EXERCISE DESCRIPTION — For every record below, repeat the text exactly and pass over any image.

Dataset entries —
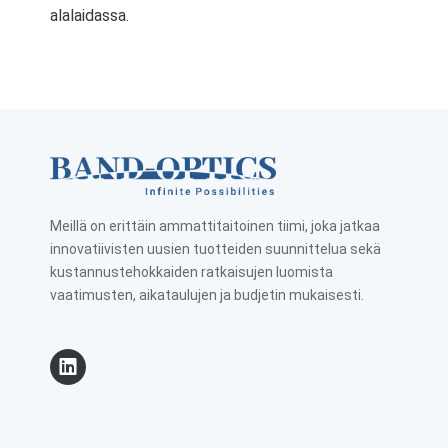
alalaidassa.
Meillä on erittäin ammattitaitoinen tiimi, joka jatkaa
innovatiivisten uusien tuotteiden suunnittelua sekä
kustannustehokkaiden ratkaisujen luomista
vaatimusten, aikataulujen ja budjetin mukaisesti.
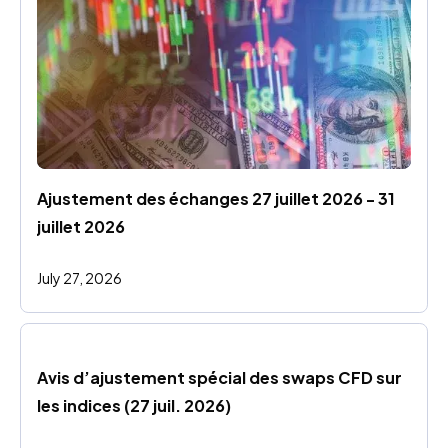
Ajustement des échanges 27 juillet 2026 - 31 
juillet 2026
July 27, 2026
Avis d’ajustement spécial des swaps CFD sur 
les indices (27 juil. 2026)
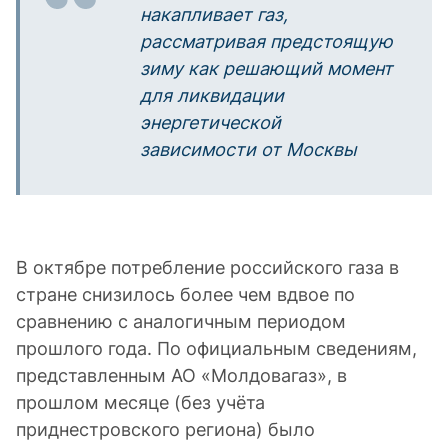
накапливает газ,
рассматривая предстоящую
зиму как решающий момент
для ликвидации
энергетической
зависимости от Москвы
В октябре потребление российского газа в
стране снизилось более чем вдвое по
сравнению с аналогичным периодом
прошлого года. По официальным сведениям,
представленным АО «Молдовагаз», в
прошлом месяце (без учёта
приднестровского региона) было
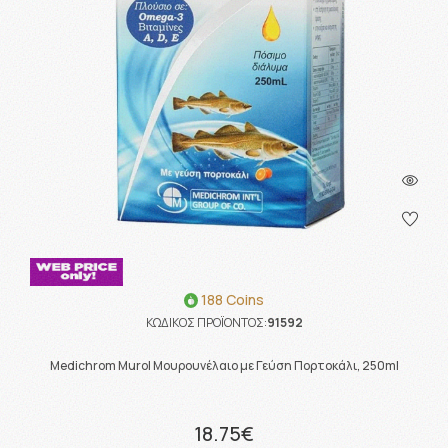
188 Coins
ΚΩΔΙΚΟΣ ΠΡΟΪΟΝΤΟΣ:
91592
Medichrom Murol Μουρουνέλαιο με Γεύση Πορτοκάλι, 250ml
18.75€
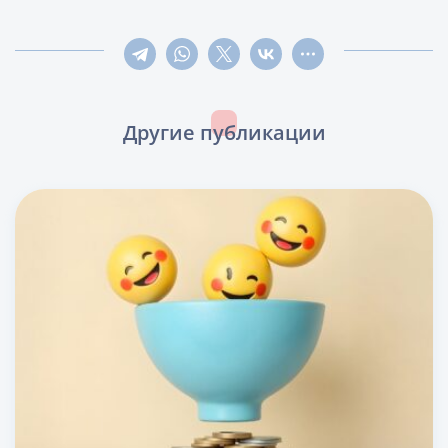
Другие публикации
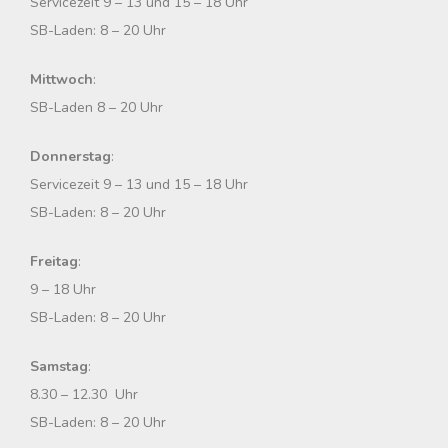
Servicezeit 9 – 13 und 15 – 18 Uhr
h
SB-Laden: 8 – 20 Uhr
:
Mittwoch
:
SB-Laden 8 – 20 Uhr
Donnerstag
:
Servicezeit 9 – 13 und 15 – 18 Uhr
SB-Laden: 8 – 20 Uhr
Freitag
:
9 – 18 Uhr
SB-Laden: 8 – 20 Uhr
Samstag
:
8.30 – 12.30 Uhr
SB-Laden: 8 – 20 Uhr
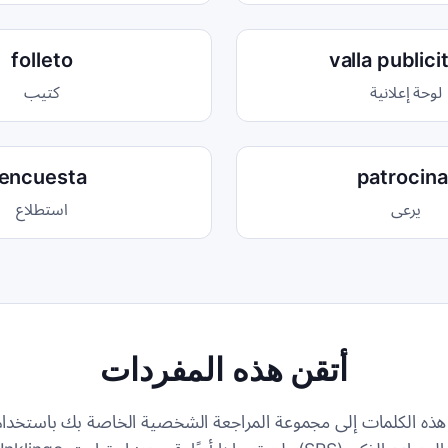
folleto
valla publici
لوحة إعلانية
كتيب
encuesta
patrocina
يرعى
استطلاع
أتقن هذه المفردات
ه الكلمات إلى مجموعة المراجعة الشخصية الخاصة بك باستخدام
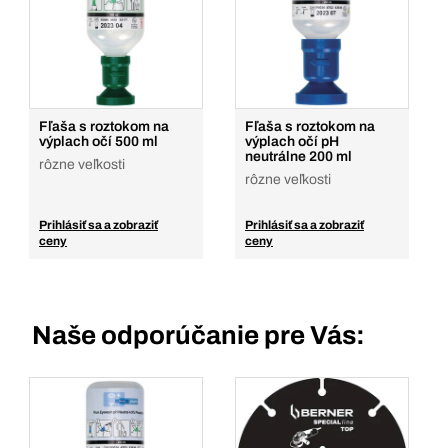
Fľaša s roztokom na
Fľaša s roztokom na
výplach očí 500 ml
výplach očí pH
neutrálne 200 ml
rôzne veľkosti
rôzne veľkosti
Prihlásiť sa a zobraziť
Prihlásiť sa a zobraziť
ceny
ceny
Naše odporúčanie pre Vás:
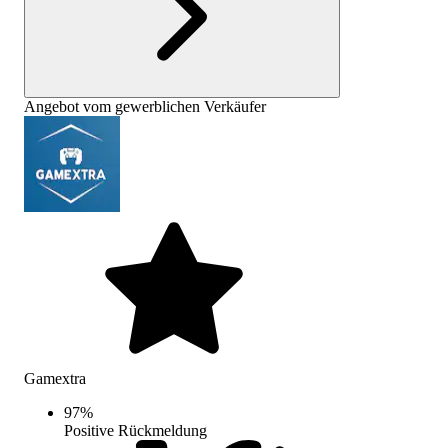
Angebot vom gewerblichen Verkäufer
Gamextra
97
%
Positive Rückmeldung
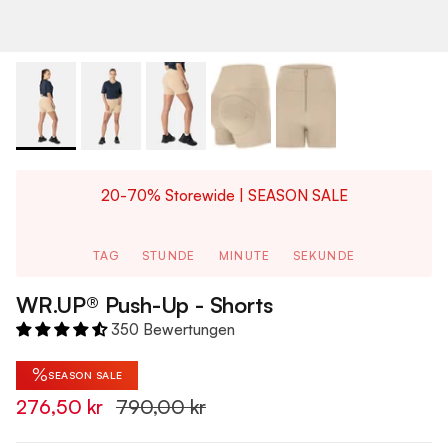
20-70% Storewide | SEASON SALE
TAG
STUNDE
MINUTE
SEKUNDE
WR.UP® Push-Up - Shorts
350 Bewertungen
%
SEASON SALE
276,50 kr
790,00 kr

ANSWER FOR THIS EXERCISE —
alalaidassa.
Meillä on erittäin ammattitaitoinen tiimi, joka jatkaa
innovatiivisten uusien tuotteiden suunnittelua sekä
kustannustehokkaiden ratkaisujen luomista
vaatimusten, aikataulujen ja budjetin mukaisesti.
Ajustement des échanges 27 juillet 2026 - 31 
juillet 2026
July 27, 2026
Avis d’ajustement spécial des swaps CFD sur 
les indices (27 juil. 2026)
накапливает газ,
рассматривая предстоящую
зиму как решающий момент
для ликвидации
энергетической
зависимости от Москвы
В октябре потребление российского газа в
стране снизилось более чем вдвое по
сравнению с аналогичным периодом
прошлого года. По официальным сведениям,
представленным АО «Молдовагаз», в
прошлом месяце (без учёта
приднестровского региона) было
188 Coins
ΚΩΔΙΚΟΣ ΠΡΟΪΟΝΤΟΣ:
91592
Medichrom Murol Μουρουνέλαιο με Γεύση Πορτοκάλι, 250ml
18.75€
Другие публикации
Servicezeit 9 – 13 und 15 – 18 Uhr
h
SB-Laden: 8 – 20 Uhr
:
Mittwoch
:
SB-Laden 8 – 20 Uhr
Donnerstag
:
Servicezeit 9 – 13 und 15 – 18 Uhr
SB-Laden: 8 – 20 Uhr
Freitag
:
9 – 18 Uhr
SB-Laden: 8 – 20 Uhr
Samstag
:
8.30 – 12.30 Uhr
SB-Laden: 8 – 20 Uhr
folleto
valla publici
لوحة إعلانية
كتيب
encuesta
patrocina
يرعى
استطلاع
أتقن هذه المفردات
ه الكلمات إلى مجموعة المراجعة الشخصية الخاصة بك باستخدام
Fľaša s roztokom na
Fľaša s roztokom na
výplach očí 500 ml
výplach očí pH
neutrálne 200 ml
rôzne veľkosti
rôzne veľkosti
Prihlásiť sa a zobraziť
Prihlásiť sa a zobraziť
ceny
ceny
Naše odporúčanie pre Vás:
Angebot vom gewerblichen Verkäufer
Gamextra
97
%
Positive Rückmeldung
20-70% Storewide | SEASON SALE
TAG
STUNDE
MINUTE
SEKUNDE
WR.UP® Push-Up - Shorts
350 Bewertungen
%
SEASON SALE
276,50 kr
790,00 kr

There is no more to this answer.